Activity: In how many lines of these records does the word "middle" appear? Give the number by itself.

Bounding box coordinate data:
►
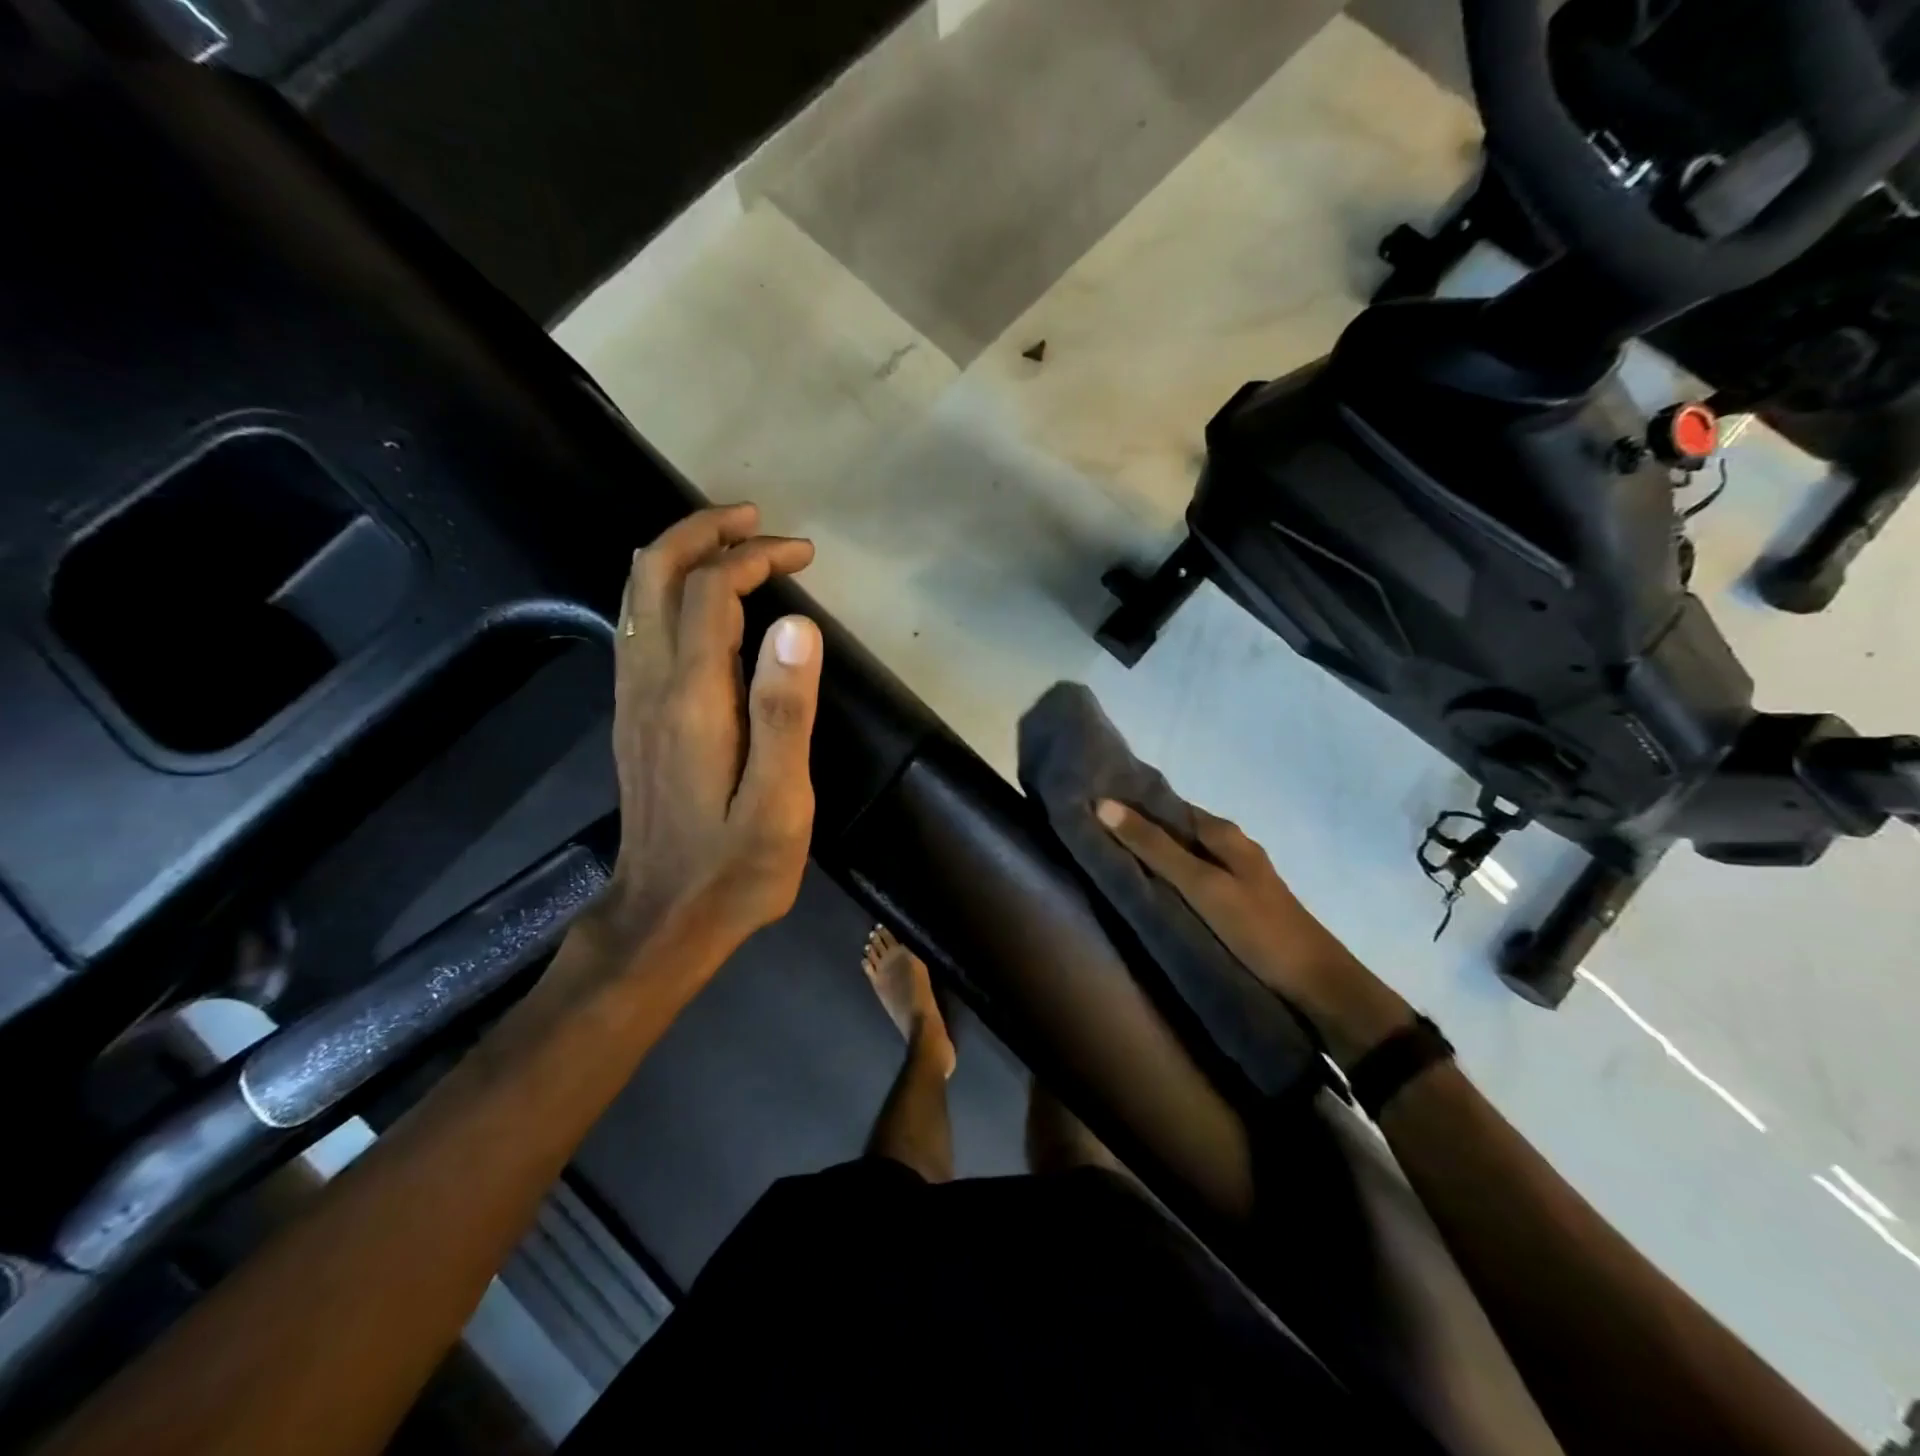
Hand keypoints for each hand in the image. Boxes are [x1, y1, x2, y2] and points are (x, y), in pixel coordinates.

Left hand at [600, 504, 822, 966]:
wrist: (664, 919)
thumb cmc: (735, 868)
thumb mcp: (780, 801)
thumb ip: (785, 711)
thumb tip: (796, 625)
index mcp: (692, 698)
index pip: (712, 591)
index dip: (754, 557)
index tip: (802, 554)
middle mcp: (650, 684)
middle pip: (654, 573)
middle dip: (703, 532)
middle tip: (757, 524)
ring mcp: (633, 699)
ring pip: (638, 596)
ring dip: (684, 556)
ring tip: (739, 550)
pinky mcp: (634, 716)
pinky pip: (641, 627)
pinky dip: (671, 592)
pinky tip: (709, 609)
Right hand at [1096, 799, 1412, 1068]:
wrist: (1317, 984)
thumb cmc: (1257, 928)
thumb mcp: (1201, 885)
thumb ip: (1155, 847)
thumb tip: (1104, 804)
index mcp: (1224, 832)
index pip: (1167, 805)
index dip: (1131, 804)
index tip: (1090, 808)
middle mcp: (1230, 845)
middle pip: (1175, 829)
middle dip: (1137, 830)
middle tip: (1090, 835)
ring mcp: (1235, 875)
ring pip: (1183, 855)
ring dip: (1151, 855)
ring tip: (1108, 861)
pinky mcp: (1235, 903)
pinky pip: (1192, 879)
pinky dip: (1168, 878)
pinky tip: (1148, 890)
◄
Output for this exercise: 8